The benefits of an acrylic tank over a traditional glass tank are quite appealing; more aquarists are making the switch and crafting beautiful acrylic plexiglass tanks every day. Creating a custom plexiglass tank may at first seem an overwhelming task, but most people can build their dream tank with a few specific supplies, practice and instruction. With a little time and patience, your plexiglass tank can come together to surpass the magnificence and durability of a conventional glass tank.
How to Build Watertight Plexiglass Tanks
Tip: Plastics are at the heart of building materials and products that make DIY projects stronger, lighter and more sustainable. Read more about the latest trends for home improvement solutions.
Decide upon the overall size of your plexiglass tank. You will need to know the exact dimensions to correctly order your pre-cut plexiglass pieces and the amount of acrylic glue and aquarium silicone. If your desired tank size is 13- to 19-inches tall, you must use 3/8-inch thick plexiglass. If your tank is larger than the above mentioned size, use a ½-inch thick plexiglass.
Order your cell-cast plexiglass pieces from a trusted plastic and acrylic vendor. Do not try cutting the plexiglass yourself. Allow the plastic and acrylic vendor to cut these pieces to exact size before you pick them up.
Pull the protective layer covering the plexiglass back a few inches. Do not remove this protective cover completely. It will protect the acrylic from potential scratches while you assemble the tank.
Smooth the edges of the plexiglass with a sharp razor or utility blade.
Position and tape all sides to the bottom piece of acrylic with 3- to 4-inch long strips of masking tape. Secure the strips horizontally across the meeting points of the two pieces to hold them in place. Do not push and tape the pieces together too tightly. A small gap must be present to allow the glue to fill the gap between each meeting point to create a leak-proof and strong seal.

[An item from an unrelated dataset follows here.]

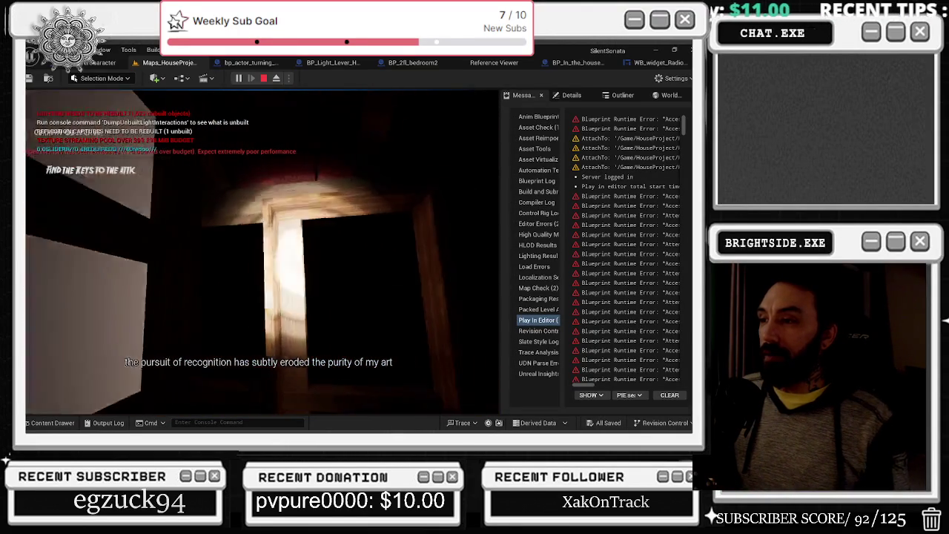
{"action": "key", "text": "w"}
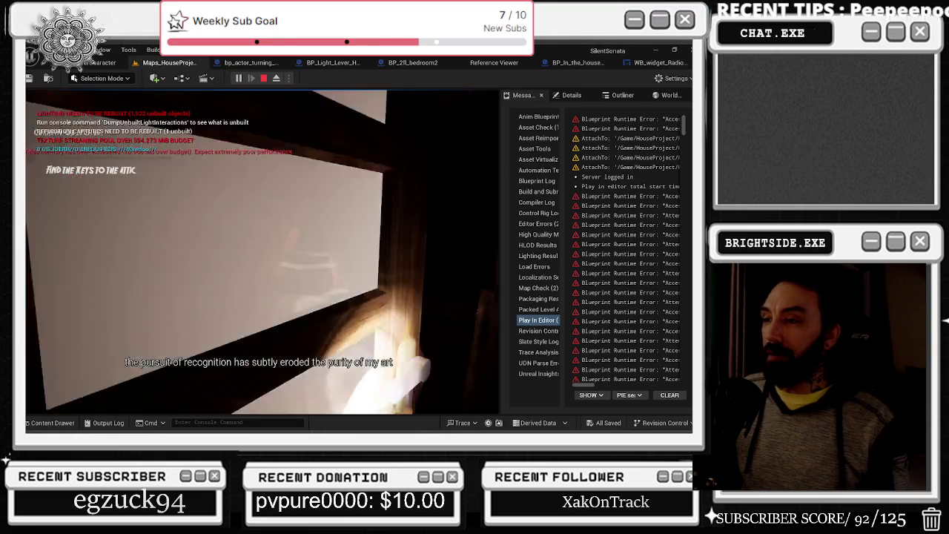
{"action": "key", "text": "w"}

Fill your syringe with acrylic glue and gently begin pumping the glue into the seams around the bottom four joints. Allow this glue to dry for at least four hours before continuing. Do not pump any glue into the horizontal joints until the bottom is completely dry.
Turn the tank over on its side and glue the horizontal seams. After another four hours, flip the tank over once more and fill the last joints. Allow another four hours of drying time.
Run a light along the inside of all the meeting points to check for any areas that didn't seal with glue. If you notice any areas that aren't sealed, fill the area with aquarium silicone and allow this area to dry for another four hours. Following these steps will ensure a watertight tank.